(Collected data)
---------------
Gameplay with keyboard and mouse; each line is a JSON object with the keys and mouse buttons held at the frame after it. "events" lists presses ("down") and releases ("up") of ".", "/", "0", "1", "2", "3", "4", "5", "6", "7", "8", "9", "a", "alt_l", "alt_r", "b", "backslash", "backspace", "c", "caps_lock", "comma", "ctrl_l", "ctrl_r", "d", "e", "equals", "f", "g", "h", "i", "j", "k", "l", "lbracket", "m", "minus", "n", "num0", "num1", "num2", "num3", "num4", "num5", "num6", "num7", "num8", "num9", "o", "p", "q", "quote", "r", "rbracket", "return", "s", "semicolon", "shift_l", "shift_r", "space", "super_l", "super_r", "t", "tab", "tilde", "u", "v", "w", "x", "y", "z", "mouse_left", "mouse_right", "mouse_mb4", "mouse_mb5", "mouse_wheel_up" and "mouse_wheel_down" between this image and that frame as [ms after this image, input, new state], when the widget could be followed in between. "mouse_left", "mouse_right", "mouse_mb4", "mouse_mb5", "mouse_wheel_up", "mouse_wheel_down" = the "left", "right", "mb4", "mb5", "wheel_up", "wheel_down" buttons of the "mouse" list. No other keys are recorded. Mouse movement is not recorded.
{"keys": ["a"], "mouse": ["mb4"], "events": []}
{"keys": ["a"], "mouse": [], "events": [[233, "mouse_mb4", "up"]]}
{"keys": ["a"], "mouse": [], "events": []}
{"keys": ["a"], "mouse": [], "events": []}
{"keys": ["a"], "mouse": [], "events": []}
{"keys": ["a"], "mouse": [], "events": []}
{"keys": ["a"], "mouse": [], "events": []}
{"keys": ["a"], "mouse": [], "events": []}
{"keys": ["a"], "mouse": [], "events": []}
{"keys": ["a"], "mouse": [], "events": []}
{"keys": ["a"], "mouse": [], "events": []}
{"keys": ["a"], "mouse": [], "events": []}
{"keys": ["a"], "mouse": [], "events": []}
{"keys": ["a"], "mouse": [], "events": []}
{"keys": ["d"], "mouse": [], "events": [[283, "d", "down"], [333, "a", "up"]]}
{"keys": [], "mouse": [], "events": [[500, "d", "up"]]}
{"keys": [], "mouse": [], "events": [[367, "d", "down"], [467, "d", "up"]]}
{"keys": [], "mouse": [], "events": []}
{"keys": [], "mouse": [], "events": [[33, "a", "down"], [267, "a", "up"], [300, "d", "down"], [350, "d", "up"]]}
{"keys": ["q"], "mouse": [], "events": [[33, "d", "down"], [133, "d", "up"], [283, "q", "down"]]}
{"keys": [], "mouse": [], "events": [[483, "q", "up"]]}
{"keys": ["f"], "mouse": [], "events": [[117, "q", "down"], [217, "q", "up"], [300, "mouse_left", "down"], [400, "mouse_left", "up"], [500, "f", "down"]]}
---------------
__YOUR ASSIGNMENT__
Could you transcribe every entry exactly, without altering anything?

__TASK ANSWER__
Gameplay with keyboard and mouse; each line is a JSON object with the keys and mouse buttons held at the frame after it. "events" lists presses ("down") and releases ("up") of ".", "/", "0", "1", "2", "3", "4", "5", "6", "7", "8", "9", "a", "alt_l", "alt_r", "b", "backslash", "backspace", "c", "caps_lock", "comma", "ctrl_l", "ctrl_r", "d", "e", "equals", "f", "g", "h", "i", "j", "k", "l", "lbracket", "m", "minus", "n", "num0", "num1", "num2", "num3", "num4", "num5", "num6", "num7", "num8", "num9", "o", "p", "q", "quote", "r", "rbracket", "return", "s", "semicolon", "shift_l", "shift_r", "space", "super_l", "super_r", "t", "tab", "tilde", "u", "v", "w", "x", "y", "z", "mouse_left", "mouse_right", "mouse_mb4", "mouse_mb5", "mouse_wheel_up" and "mouse_wheel_down" between this image and that frame as [ms after this image, input, new state], when the widget could be followed in between. "mouse_left", "mouse_right", "mouse_mb4", "mouse_mb5", "mouse_wheel_up", "mouse_wheel_down" = the "left", "right", "mb4", "mb5", "wheel_up", "wheel_down" buttons of the "mouse" list. No other keys are recorded. Mouse movement is not recorded.
{"keys": ["a"], "mouse": ["mb4"], "events": []}
{"keys": ["a"], "mouse": [], "events": [[233, "mouse_mb4", "up"]]}
{"keys": ["a"], "mouse": [], "events": []}
{"keys": ["a"], "mouse": [], "events": []}
{"keys": ["a"], "mouse": [], "events": []}
{"keys": ["a"], "mouse": [], "events": []}
{"keys": ["a"], "mouse": [], "events": []}
{"keys": ["a"], "mouse": [], "events": []}
{"keys": ["a"], "mouse": [], "events": []}
{"keys": ["a"], "mouse": [], "events": []}
{"keys": ["a"], "mouse": [], "events": []}
{"keys": ["a"], "mouse": [], "events": []}
{"keys": ["a"], "mouse": [], "events": []}
{"keys": ["a"], "mouse": [], "events": []}
{"keys": ["d"], "mouse": [], "events": [[283, "d", "down"], [333, "a", "up"]]}
{"keys": [], "mouse": [], "events": [[500, "d", "up"]]}
{"keys": [], "mouse": [], "events": [[367, "d", "down"], [467, "d", "up"]]}
{"keys": [], "mouse": [], "events": []}
{"keys": [], "mouse": [], "events": [[33, "a", "down"], [267, "a", "up"], [300, "d", "down"], [350, "d", "up"]]}
{"keys": ["q"], "mouse": [], "events": [[33, "d", "down"], [133, "d", "up"], [283, "q", "down"]]}
{"keys": [], "mouse": [], "events": [[483, "q", "up"]]}
{"keys": ["f"], "mouse": [], "events": [[117, "q", "down"], [217, "q", "up"], [300, "mouse_left", "down"], [400, "mouse_left", "up"], [500, "f", "down"]]}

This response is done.